### Tasks to complete
A – Sum up the email thread on Spark part files in two sentences.
B – In the email thread on Spark part files, what reason does Tushar Adeshara give for trying coalesce?
C – List every person the email thread on Spark part files names as the writer of a quoted message.

### Page extract
****

In my case I am just writing the data frame back to hive. so when is the
best case to repartition it. I did repartition before calling insert
overwrite on table

On Tue, Oct 17, 2017 at 3:07 PM, Sebastian Piu <sebastian....@gmail.com>
wrote:

> You have to repartition/coalesce *after *the action that is causing the
> shuffle as that one will take the value you've set
>
> On Tue, Oct 17, 2017 at 8:40 PM KhajaAsmath Mohammed <
> mdkhajaasm...@gmail.com> wrote:
>
>> Yes still I see more number of part files and exactly the number I have
>> defined did spark.sql.shuffle.partitions
>>
>> Sent from my iPhone
>>
>> On Oct 17, 2017, at 2:32 PM, Michael Artz <michaelea...@gmail.com> wrote:
>>
>> Have you tried caching it and using a coalesce?
>>
>>
>>
>> On Oct 17, 2017 1:47 PM, "KhajaAsmath Mohammed" <mdkhajaasm...@gmail.com>
>> wrote:
>>
>>> I tried repartitions but spark.sql.shuffle.partitions is taking up
>>> precedence over repartitions or coalesce. how to get the lesser number of
>>> files with same performance?
>>>
>>> On Fri, Oct 13, 2017 at 3:45 AM, Tushar Adeshara <
>>> tushar_adesh...@persistent.com> wrote:
>>>
>>>> You can also try coalesce as it will avoid full shuffle.

****

### Given entries
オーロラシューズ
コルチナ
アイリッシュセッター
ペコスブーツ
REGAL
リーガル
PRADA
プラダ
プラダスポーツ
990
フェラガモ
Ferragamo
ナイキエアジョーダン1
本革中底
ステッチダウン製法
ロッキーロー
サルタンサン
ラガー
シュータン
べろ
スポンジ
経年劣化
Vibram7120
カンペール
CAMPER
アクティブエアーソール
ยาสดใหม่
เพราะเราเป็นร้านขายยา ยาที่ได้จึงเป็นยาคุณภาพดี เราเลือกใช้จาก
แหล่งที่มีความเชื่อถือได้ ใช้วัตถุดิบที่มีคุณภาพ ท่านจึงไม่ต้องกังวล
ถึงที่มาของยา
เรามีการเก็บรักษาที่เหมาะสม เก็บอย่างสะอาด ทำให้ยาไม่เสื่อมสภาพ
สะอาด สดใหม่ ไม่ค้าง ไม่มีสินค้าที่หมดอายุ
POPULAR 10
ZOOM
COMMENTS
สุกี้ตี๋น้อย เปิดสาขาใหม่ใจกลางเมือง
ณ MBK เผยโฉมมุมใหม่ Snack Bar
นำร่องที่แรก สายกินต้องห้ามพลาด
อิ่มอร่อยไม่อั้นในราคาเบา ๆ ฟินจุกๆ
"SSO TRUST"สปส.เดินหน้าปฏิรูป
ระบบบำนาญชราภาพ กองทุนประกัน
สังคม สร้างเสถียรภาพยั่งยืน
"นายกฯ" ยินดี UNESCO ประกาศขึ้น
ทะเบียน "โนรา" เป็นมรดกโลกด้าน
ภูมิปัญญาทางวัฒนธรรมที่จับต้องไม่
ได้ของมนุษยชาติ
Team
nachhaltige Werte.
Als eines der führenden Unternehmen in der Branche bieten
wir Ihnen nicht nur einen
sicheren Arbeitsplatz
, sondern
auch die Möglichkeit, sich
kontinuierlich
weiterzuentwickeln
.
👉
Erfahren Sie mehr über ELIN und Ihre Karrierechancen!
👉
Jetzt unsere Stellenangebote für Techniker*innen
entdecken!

****

### Outputs by task
A – When writing a data frame back to Hive, a user finds that spark.sql.shuffle.partitions takes precedence over repartition or coalesce and produces that many part files. Replies suggest trying coalesce to avoid a full shuffle, caching with a coalesce, and repartitioning or coalescing after the action that causes the shuffle.

B – It avoids a full shuffle.

C –
- Sebastian Piu
- KhajaAsmath Mohammed
- Michael Artz
- Tushar Adeshara